So here are my answers:
How old were you when you started programming?
Timelines are a little hard to remember exactly, but pretty young. I saw my first computer an Apple II at about 8 and was instantly captivated. My elderly neighbour had an Acorn Electron which he used to let my brother and I use from time to time. We started by tapping away at type-ins from magazines about that time. Not really programming per se but that sort of knowledge must have filtered through. I guess I would have been 10 or 11.
How did you get started in programming?
An excitement for computers grew from the introduction to home computers above. My brother bought an Amstrad CPC 464 maybe a year or two later. I started coding on Locomotive Basic, doing type-ins and generally experimenting with what BASIC could do. After that I went 50/50 with my brother and we bought an Amiga 500 and I continued to hack away at Basic. My first introduction to real compiled languages was around 1991 when I bought my first PC at about 16. Rocking fast 386SX20!
What was your first language?
As outlined above, I used various versions of Basic for a start, but my first "real" language was Turbo Pascal. Can't remember the exact version but 4.0 seems to ring a bell. From there I got a copy of Turbo C++ and stuck with C for a few years until I found Delphi in about 1995. The thing to remember about those days is that there was no internet, and books and programming information were really hard to come across - where I lived anyway. You pretty much learned programming by teaching yourself and pouring over the help files. It's much easier now to get up and running.
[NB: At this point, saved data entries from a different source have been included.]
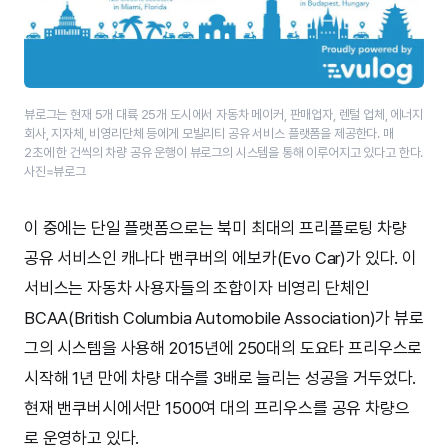
뷰로그는 현재 5개 대륙 25개 도시에서 자동차 메이커, 판매업자, 렌털 업체, 에너지
회사, 지자체, 비영리단체 등에게 모빌리티 공유 서비스 플랫폼을 제공한다. 매
2초에 한 건씩의 차량 공유 운행이 뷰로그의 시스템을 통해 이루어지고 있다고 한다.
사진=뷰로그
이 중에는 단일 플랫폼으로는 북미 최대의 프리플로팅 차량
공유 서비스인 캐나다 밴쿠버의 에보카(Evo Car)가 있다. 이
서비스는 자동차 사용자들의 조합이자 비영리 단체인
BCAA(British Columbia Automobile Association)가 뷰로
그의 시스템을 사용해 2015년에 250대의 도요타 프리우스로
시작해 1년 만에 차량 대수를 3배로 늘리는 성공을 거두었다.
현재 밴쿠버시에서만 1500여 대의 프리우스를 공유 차량으
로 운영하고 있다.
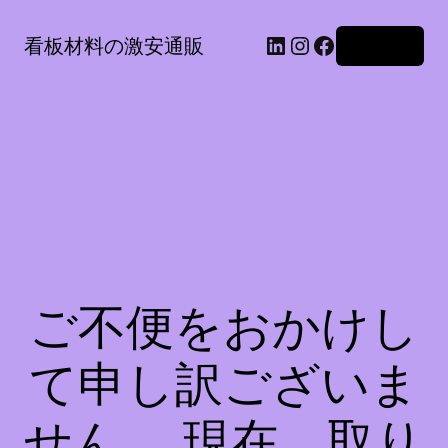
LinkedIn
Instagram
Facebook
看板材料の激安通販
ログイン
ご不便をおかけし
て申し訳ございま
せん。 現在、取り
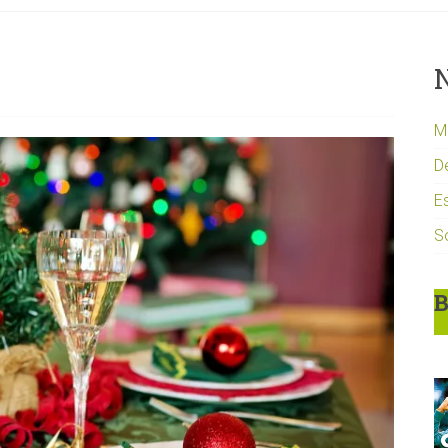
N
Mi
D
Es
S
B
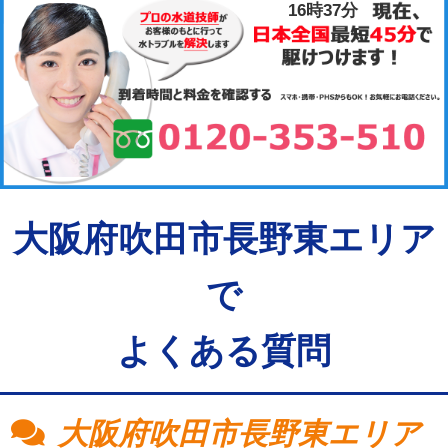
16時37分
大阪府吹田市長野東エリア
で
よくある質問
大阪府吹田市長野東エリア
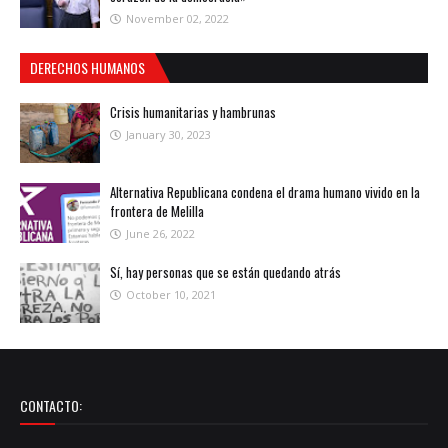
November 02, 2022
DERECHOS HUMANOS
Crisis humanitarias y hambrunas
January 30, 2023
Alternativa Republicana condena el drama humano vivido en la
frontera de Melilla
June 26, 2022
Sí, hay personas que se están quedando atrás
October 10, 2021
CONTACTO:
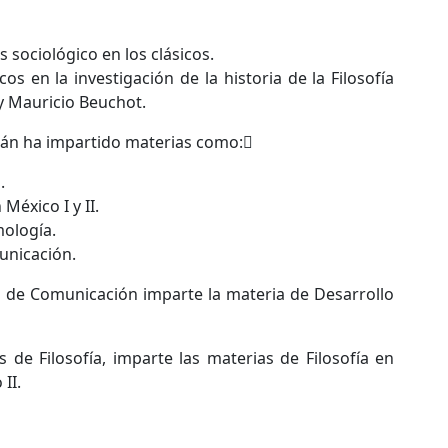
s sociológico en los clásicos.
s en la investigación de la historia de la Filosofía
 y Mauricio Beuchot.
lán ha impartido materias como:
.
 México I y II.
mología.
unicación.
os de Comunicación imparte la materia de Desarrollo
s de Filosofía, imparte las materias de Filosofía en
II.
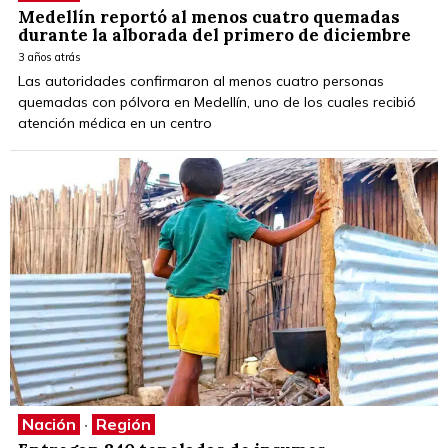
Medellín reportó al menos cuatro quemadas
durante la alborada del primero de diciembre
3 años atrás
Las autoridades confirmaron al menos cuatro personas
quemadas con pólvora en Medellín, uno de los cuales recibió
atención médica en un centro
Nación
·
Región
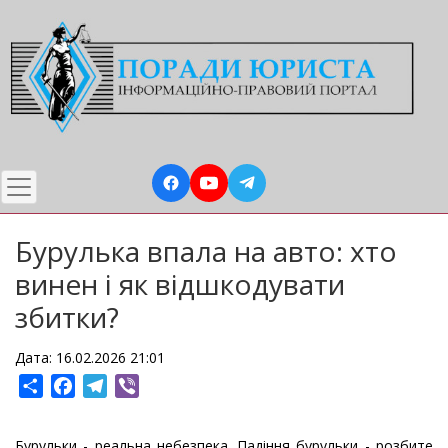
Перейти
до
основного
вмісту
Бурулька впала на авто: хто
винен і як відшкодувати
збитки?
Дата: 16.02.2026 21:01
Share
Facebook
Telegram
Viber
Бурульки - реальна небезпека. Падіння бурульки - розбите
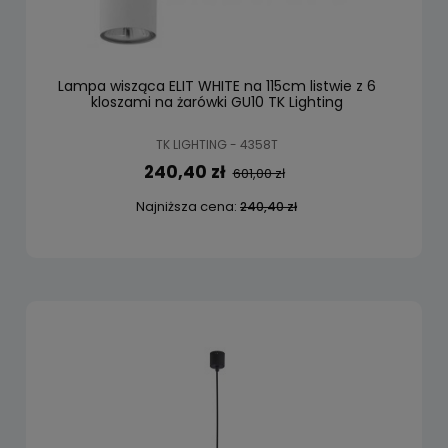
Lampa wisząca ELIT WHITE na 115cm listwie z 6
kloszami na żarówki GU10 TK Lighting
TK LIGHTING - 4358T
240,40 zł
601,00 zł
Najniższa cena:
240,40 zł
Anyway, I digress.
What languages have you used since you started programming?
In roughly chronological order:
- Turbo Pascal
- Turbo C/C++
- Visual Basic
- Codewarrior C for Palm OS
- ASP Classic in VBScript
- Objective-C / Cocoa
Most of my profession career has been using Delphi for the first 5 or so years, a couple of years in COBOL and the last 5 or so years in C#, and recently the last year or so dabbling with Objective-C on the side.
What was your first professional programming gig?
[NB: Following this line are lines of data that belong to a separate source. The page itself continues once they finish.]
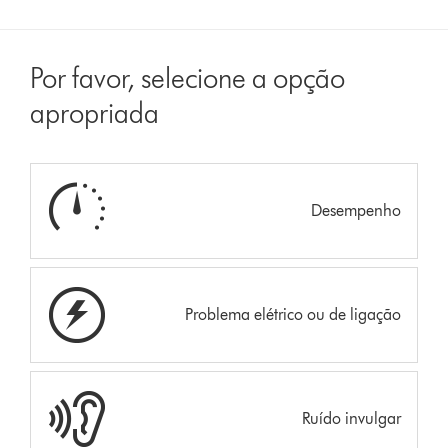
Por favor, selecione a opção
apropriada
Desempenho
Problema elétrico ou de ligação
Ruído invulgar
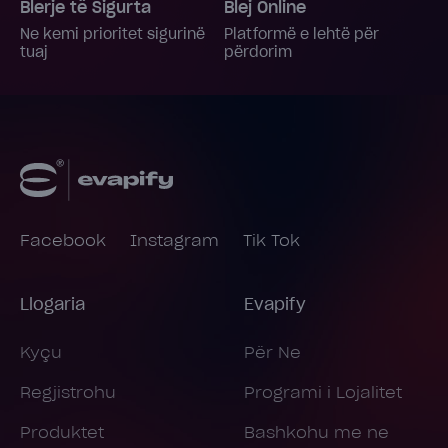
Blerje të Sigurta
Blej Online
Ne kemi prioritet sigurinë
Platformë e lehtë për
tuaj
përdorim
Facebook
Instagram
Tik Tok
Llogaria
Evapify
Kyçu
Për Ne
Regjistrohu
Programi i Lojalitet
Produktet
Bashkohu me ne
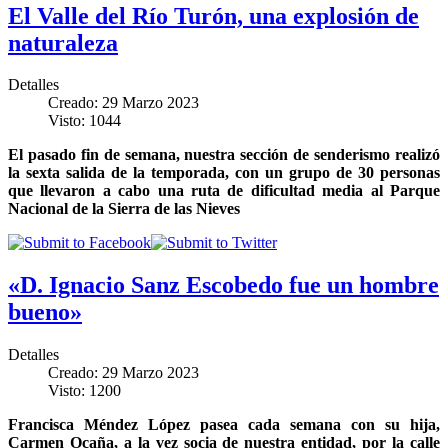
El Valle del Río Turón, una explosión de
naturaleza
Detalles
Creado: 29 Marzo 2023
Visto: 1044
El pasado fin de semana, nuestra sección de senderismo realizó
la sexta salida de la temporada, con un grupo de 30 personas
que llevaron a cabo una ruta de dificultad media al Parque
Nacional de la Sierra de las Nieves
«D. Ignacio Sanz Escobedo fue un hombre
bueno»
Detalles
Creado: 29 Marzo 2023
Visto: 1200
Francisca Méndez López pasea cada semana con su hija,
Carmen Ocaña, a la vez socia de nuestra entidad, por la calle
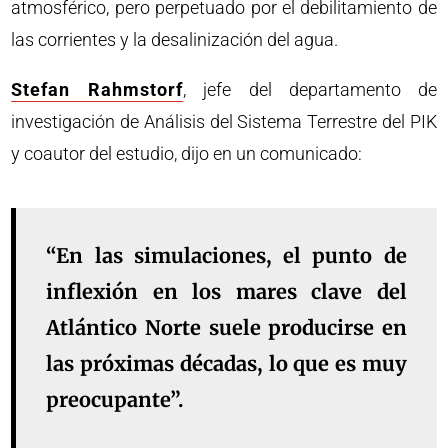
atmosférico, pero perpetuado por el debilitamiento de
las corrientes y la desalinización del agua.
Stefan Rahmstorf
, jefe del departamento de
investigación de Análisis del Sistema Terrestre del PIK
y coautor del estudio, dijo en un comunicado:
“En las simulaciones, el punto de
inflexión en los mares clave del
Atlántico Norte suele producirse en
las próximas décadas, lo que es muy
preocupante”.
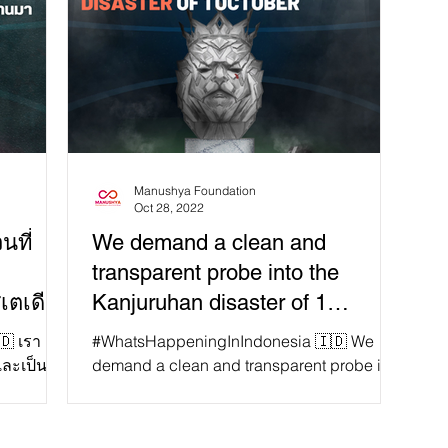
Manushya Foundation
Oct 28, 2022
นที่
We demand a clean and
transparent probe into the
เตเดีย
Kanjuruhan disaster of 1
October!
🇩 เรา
#WhatsHappeningInIndonesia 🇮🇩 We
และเป็น
demand a clean and transparent probe into
เตเดียม
the Kanjuruhan disaster of 1 October! ⚽️
The football match...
I got hired to create some reservation tracking software on the Amiga 500 for a motel, but half way through the Amiga died, so I never got to finish it. I was about 17, after that I wrote some Car Dealer Management software for my brother-in-law, again never got paid, so I guess my first commercial gig was straight out of tech coding software for Gym's in VB5.
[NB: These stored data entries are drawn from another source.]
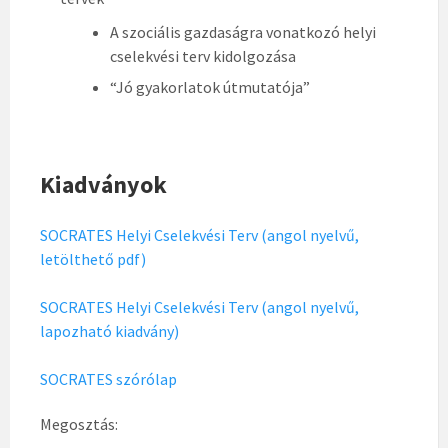
A szociális gazdaságra vonatkozó helyi
cselekvési terv kidolgozása
“Jó gyakorlatok útmutatója”
Kiadványok
SOCRATES Helyi Cselekvési Terv (angol nyelvű,
letölthető pdf)
SOCRATES Helyi Cselekvési Terv (angol nyelvű,
lapozható kiadvány)
SOCRATES szórólap
Megosztás:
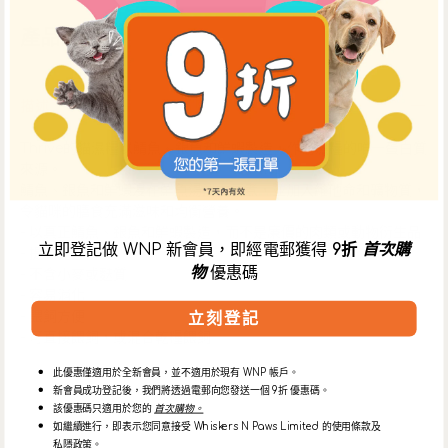
產品詳情
描述
Thrive的貓濕糧以鯖魚、銀魚和鮮蝦製造，作為濕糧的唯一蛋白質
來源。
鯖魚、銀魚和鮮蝦浸在鮮魚湯汁中烹煮，並加入維他命和礦物質，
令貓咪的膳食充滿滋味和均衡營養。
- 以真正鯖魚、銀魚和鮮蝦製造，而不是廉價的肉類或動物衍生品
立即登記做 WNP 新會員，即經電郵獲得
9折
首次購
- 提供完整營養
物
優惠碼
- 不含小麥或麩質
- 容易消化
- 餵飼方便
立刻登記
- 可直接餵飼，或混合乾糧餵飼
此優惠僅適用於全新會員，並不適用於現有 WNP 帳戶。
新會員成功登記後，我們將透過電郵向您發送一個 9折 優惠碼。
成分
該優惠碼只適用於您的
首次購物。
如繼續進行，即表示您同意接受 Whiskers N Paws Limited 的使用條款及
私隱政策。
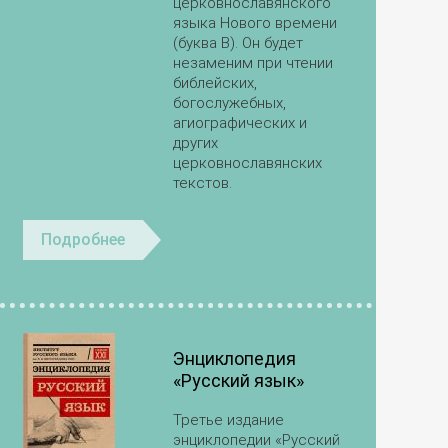
церковнославянского
языка Нового времени
(буква В). Он будет
незаменим при чтении
библейских,
богослужебных,
агиографических и
других
церковнославянских
текстов.
Подробнее
Энциклопедия
«Русский язык»
Третье издание
энциклопедии «Русский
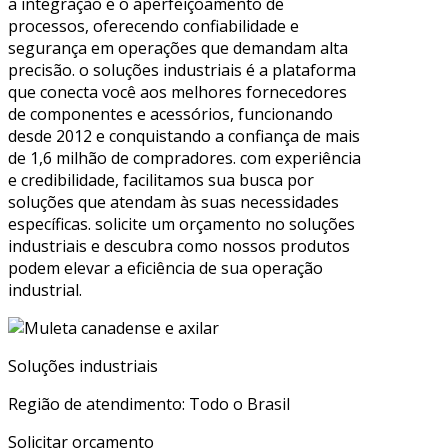
a integração e o aperfeiçoamento de
processos, oferecendo confiabilidade e
segurança em operações que demandam alta
precisão. o soluções industriais é a plataforma
que conecta você aos melhores fornecedores
de componentes e acessórios, funcionando
desde 2012 e conquistando a confiança de mais
de 1,6 milhão de compradores. com experiência
e credibilidade, facilitamos sua busca por
soluções que atendam às suas necessidades
específicas. solicite um orçamento no soluções
industriais e descubra como nossos produtos
podem elevar a eficiência de sua operação
industrial.
Soluções industriais
Região de atendimento: Todo o Brasil
Solicitar orçamento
If you knew then what you know now, would you have started programming?
Yes. I can't imagine not programming. I sort of rebelled against it just after school - tried a few other jobs, but realised along the way I was best suited for software development as it was what I really wanted to do.
If there is one thing you learned along the way that you would tell new developers, what would it be?
Never stop learning. Computing evolves over time, and you should too. I have seen so many programmers who can't find work because they stuck with language or tech X and it has died and they haven't taken the time or been too stubborn to learn something new.
I know it says one thing, but I think the other bit of advice I can give new developers is this: there are NO EGOS IN SOFTWARE DEVELOPMENT. Always be open to suggestions, comments and criticism. Take a step back from your code and ask is there a better way to do this, and admit when you are wrong.
What’s the most fun you’ve ever had … programming?
Hmmm, that is an interesting question, one which I don't have an obvious answer. I've been involved with some interesting projects over the years, including writing and controlling automation gear for a Milking system, well before most people had heard about RFID. I also got to develop for the Palm OS early on in my career in the late 90's which was fun at the time - saw the first colour palm back then which we thought was ground breaking. Have been enjoying coding for the iPhone recently too.
Now, let’s tag someone else
Well, most of the people I would tag, have been tagged already or don't blog (Dan R and Tordon this means you), but Shaun Austin, who also posts here occasionally, over to you.